Finding out an element of degree $p$ in

Question

Note that it is related but NOT duplicated from: Finding out the element of degree $p$ in $\Bbb Q(\zeta_{p^3})$

For any integer $n$, define $ζ_{3^n} = e^{\frac{2πi}{3^n}}$.

Then for the field $\Bbb Q(\zeta_{3^n})$? May I please ask how to find an element of degree $p$ over $\Bbb Q$? I am simply ask for an explicit example here, better with a general formula involves $n$. That is,a just "Claim and justify" answer.

I know that this question may be quite related to Galois theory. But I am asking for a solution that without using Galois theory, at least not to use it explicitly because I have not learnt it. However, I think the idea of Galois theory may help. Could someone please tell me how to deal with that? Thanks.

Answer 1

Well, dropping that element out of nowhere is easy enough, although as already mentioned in the last question, giving reason how to find it is difficult without Galois theory:

As MooS already mentioned, it suffices to solve the problem for $\zeta_9$. Here, $\zeta_9 + \zeta_9^{-1}$ will do the job.

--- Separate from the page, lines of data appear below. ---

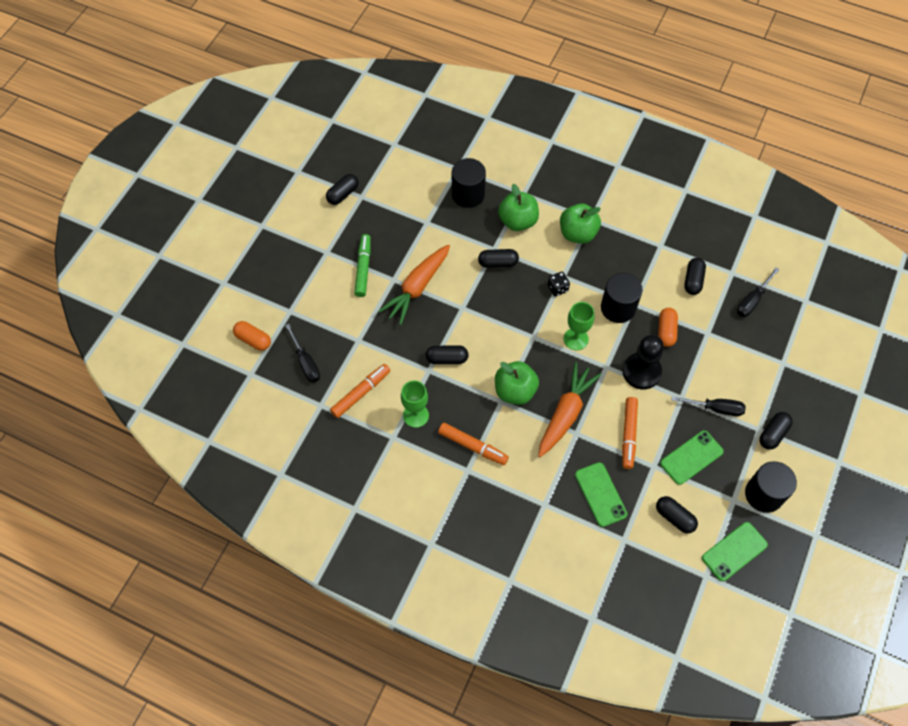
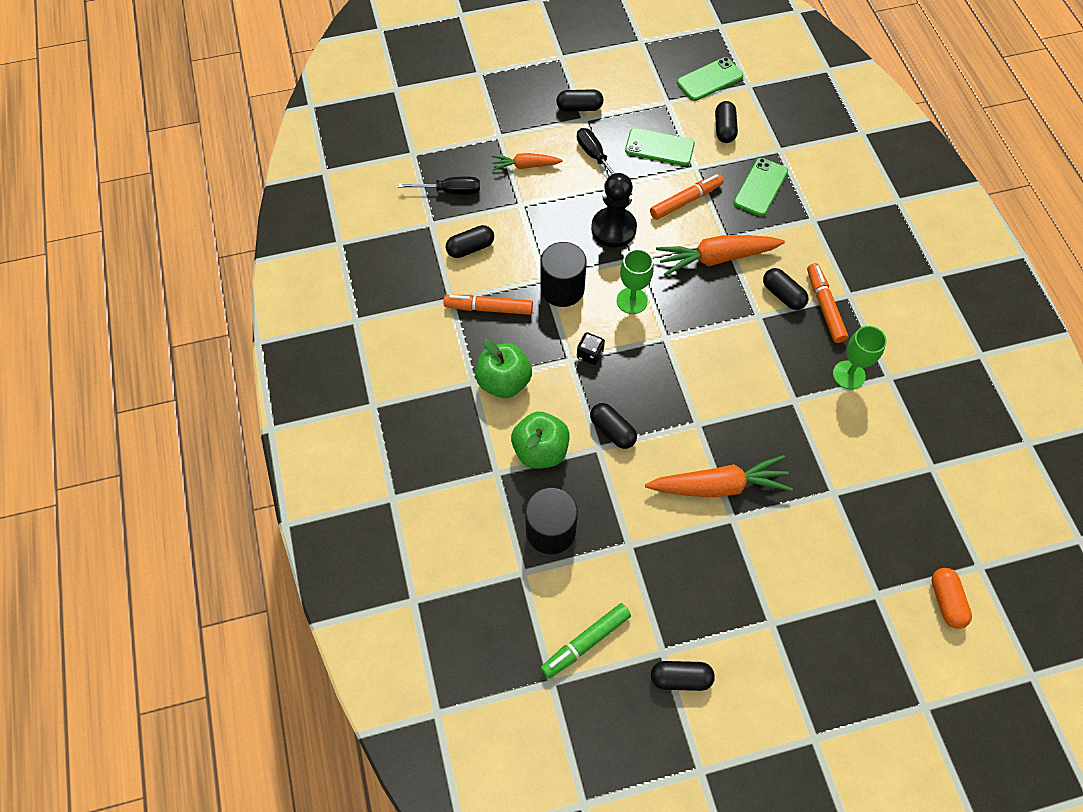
camera: 130 degrees left, 0 degrees up
black screwdriver [285,324,320,383] -> none
orange marker [330,364,390,418] -> orange marker moved to [444,295,533,315]
green marker [354,234,371,297] -> green marker moved to [541,603,631,679]
black capsule [426,345,469,364] -> black capsule moved to [763,268,808,310]
green apple [495,361,539,405] -> none
orange capsule [658,308,678,347] -> none
green phone [702,522,768,581] -> green phone turned 45 degrees counterclockwise [677,57,743,101]
black cylinder [745,461,797,513] -> none
none -> orange carrot [492,153,563,171]

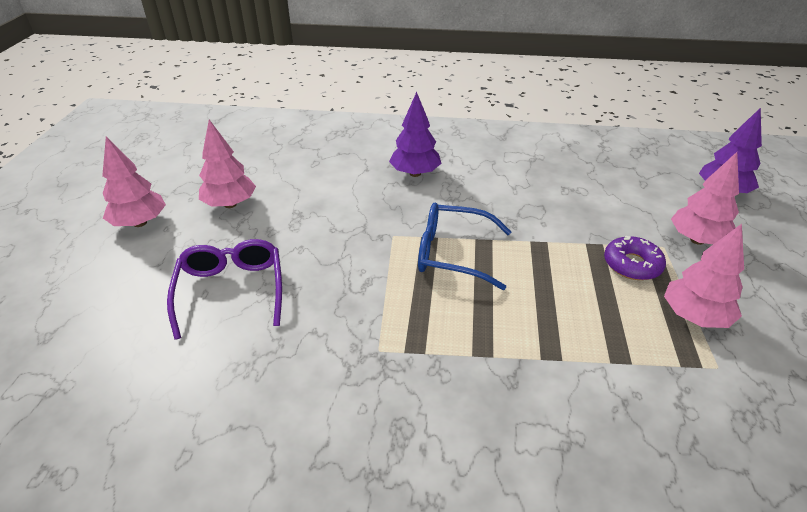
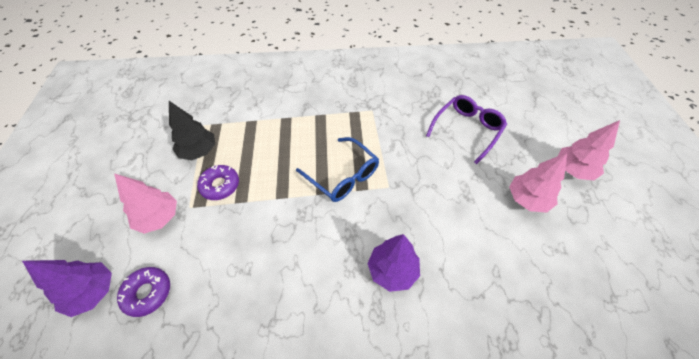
camera: 170 degrees right, 15 degrees up
purple glasses [167,239,282,340] -> purple glasses turned 120 degrees counterclockwise [426,95,507,164]
blue glasses [418,203,511,290] -> blue glasses turned 45 degrees clockwise [296,137,379,202]
pink tree [664,224,744,328] -> black tree [169,101,215,160]
none -> purple donut [117,267,170,317]

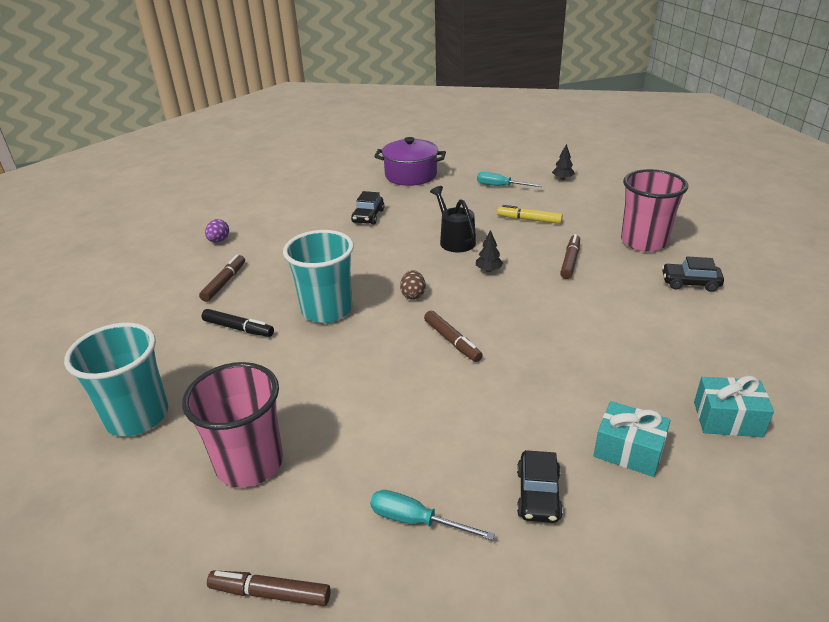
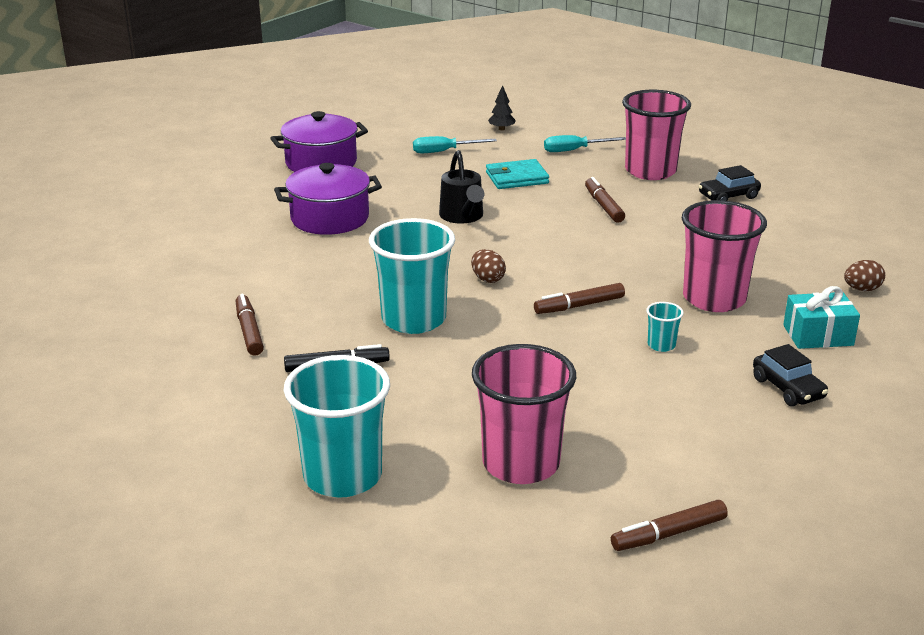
camera: 35 degrees left, 5 degrees down
purple egg [205,219,229,243] -> none
black car [351,191,384,224] -> purple pot [274,163,382,235]
turquoise screwdriver [370,490,495,540] -> turquoise screwdriver moved to [544,135,626,152]
brown marker [424,311,483,362] -> brown marker turned 135 degrees clockwise [534,283,625,314]
black watering can [430,186,476,252] -> black watering can turned 135 degrees counterclockwise [439,150,484,224]
black tree [476,230,503,272] -> none
yellow marker [497,205,563,224] -> turquoise wallet [486,159,549,189]
turquoise gift [694,376,774,437] -> brown egg [844,260,885,291]
none -> turquoise cup [646,302,684,352]
none -> pink cup [682,200,767,312]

For general $n$, we can then just take $$\zeta_9 := \zeta_{3^n}^{3^{n-2}}$$ and then the same argument holds. That might also work for $p \neq 3$, but proofs or generalizations mostly depend on results from Galois theory.

Answer 2

Let $\zeta$ be a primitive $9$-th root of unity. $a=\zeta+\zeta^{-1}$ is an element of degree $3$ over $\mathbb Q$. The minimal polyomial is $(x-(\zeta+\zeta^{-1}))(x-(\zeta^2+\zeta^{-2}))(x-(\zeta^4+\zeta^{-4}))=x^3-3x+1$.

Feel free to double-check that computation and that it is irreducible...

For another approach to get the minimal polynomial, just compute $1,a,a^2,a^3$ and find a non-trivial linear-combination. This is linear algebra and should be available to you.

Here is your element (and your minimal polynomial): https://www.wolframalpha.com/input/?i=2+cos((2+%CF%80)%2F9)